I have no problem with unisex bathrooms, would certainly be more efficient from an architectural standpoint, but would like to point out that many of us are able to stand and urinate into a sit-down toilet without making a mess.

“Stand-up urination for people with penises is a way to say males are different (and better) in a patriarchal society.”

Lol. Sometimes feminists take plausible proposals, then reveal bizarre speculation for their reasoning.
Its almost like the Art Bell crowd who say things like “We need less government…” Ok, with you so far “...in order to disempower the reptilian puppet masters”





Actually racial apartheid within public spaces is but a product of laws. Legislators caused the problem in the first place. And of course, they could not really solve it afterwards, they just cured some of its symptoms - because obviously politicians cannot change all the prejudices of their electors.

It is really not different with bathrooms. Many individuals (mostly women) would be horrified at the idea of sharing toilets with unknown subjects (mostly men). We can surely try to remove stupid laws. But we should not force unpleasant experiences on anyone. You could spend days trying to explain to a woman that men are not raping machines, that no male individual is going to bother them, or even notice them, in a shared restroom space. It won’t work.

The key is freedom of choice. If women want a separate bathroom, a space where men are not allowed - so be it. No problem. We do not need a law for that. Just let it be not the only legal option.
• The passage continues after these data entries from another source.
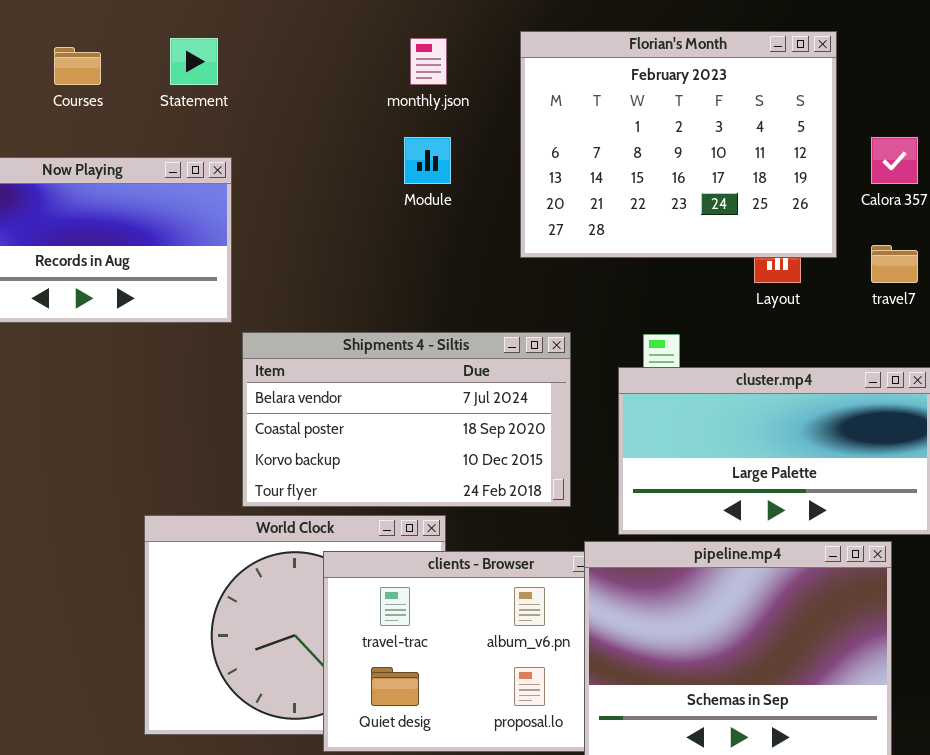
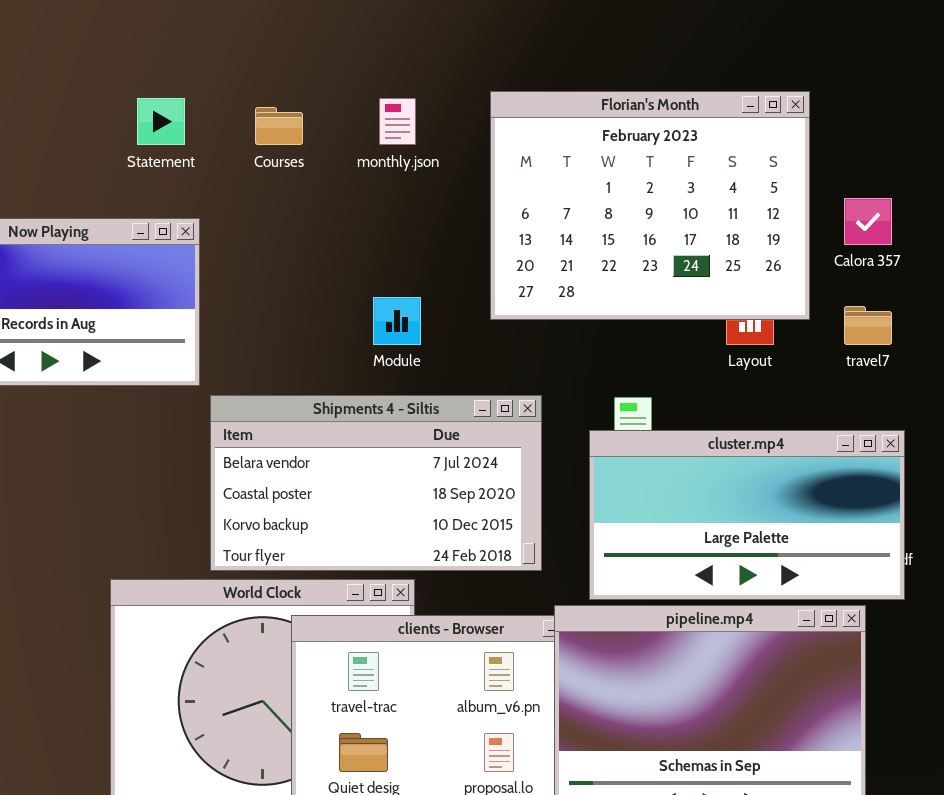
Courses: [54,47,101,85] -> [255,107,303,145], moved
Module: [404,137,451,184] -> [373,297,421,345], moved

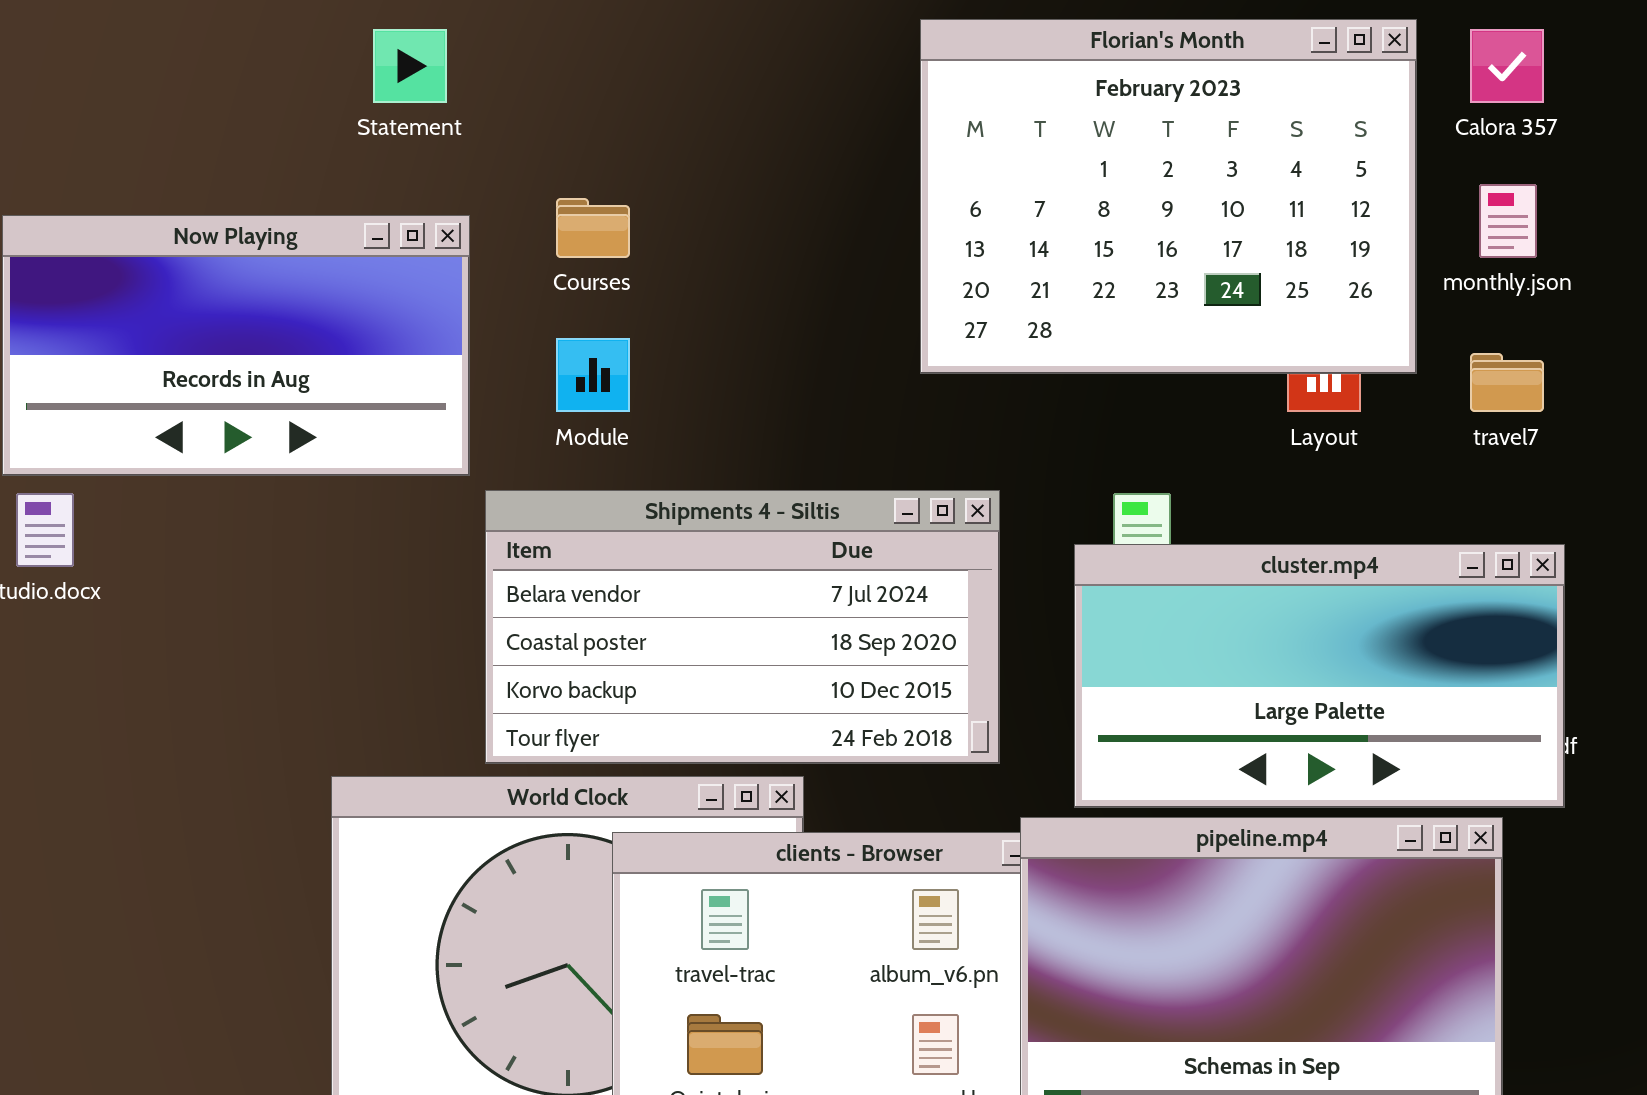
monthly.json: [379,98,416,145] -> [1479,184,1537,258], moved
Courses: [255,107,303,145] -> [556,198,630,258], moved
Calora 357: [844,198,892,245] -> [1470,29,1544,103], moved
Module: [373,297,421,345] -> [556,338,630,412], moved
The problem would be solved quickly, and all kind of new possibilities will spontaneously arise.





Another ‘solution’ that has been proposed is for ‘women’s’ clothing to be redesigned in such a way as to enable female-bodied people to pee while standing up as well.





Everyone can pee and shit sitting, but only men can pee standing, and only _real men_ can shit standing!!! (sorry I couldn’t resist;-)





It would be a complete nonsense to get rid of urinals. Equality should not be achieved wholly at the expense of efficiency (even if some compromises have to be made). The reason women’s lines are longer at the multiplex is only partly because it takes longer to go through the rigmarole involved in a sit-down toilet; it is also because there are less of them, because they take up more space. Space is money, as surely as time is.

The solution is the following. Urinals are available to anyone who prefers to pee standing up and does not mind her genitals being viewed by others. While in the short term this will mainly be hemen, taking advantage of the useful shape of our penises (as far as peeing is concerned), the price for using this facility is that we accept that this more public peeing space can also be used by women. (Perfectly possible, seen it done it at least one film.) Of we insist on privacy we can always stand in line. And in more luxurious facilities there could be a separate area for make-up.

(As an aside, here in Belgium it is not uncommon - though it is becoming more so - to have unisex toilets featuring urinals situated in the washbasin area that is also used by women.)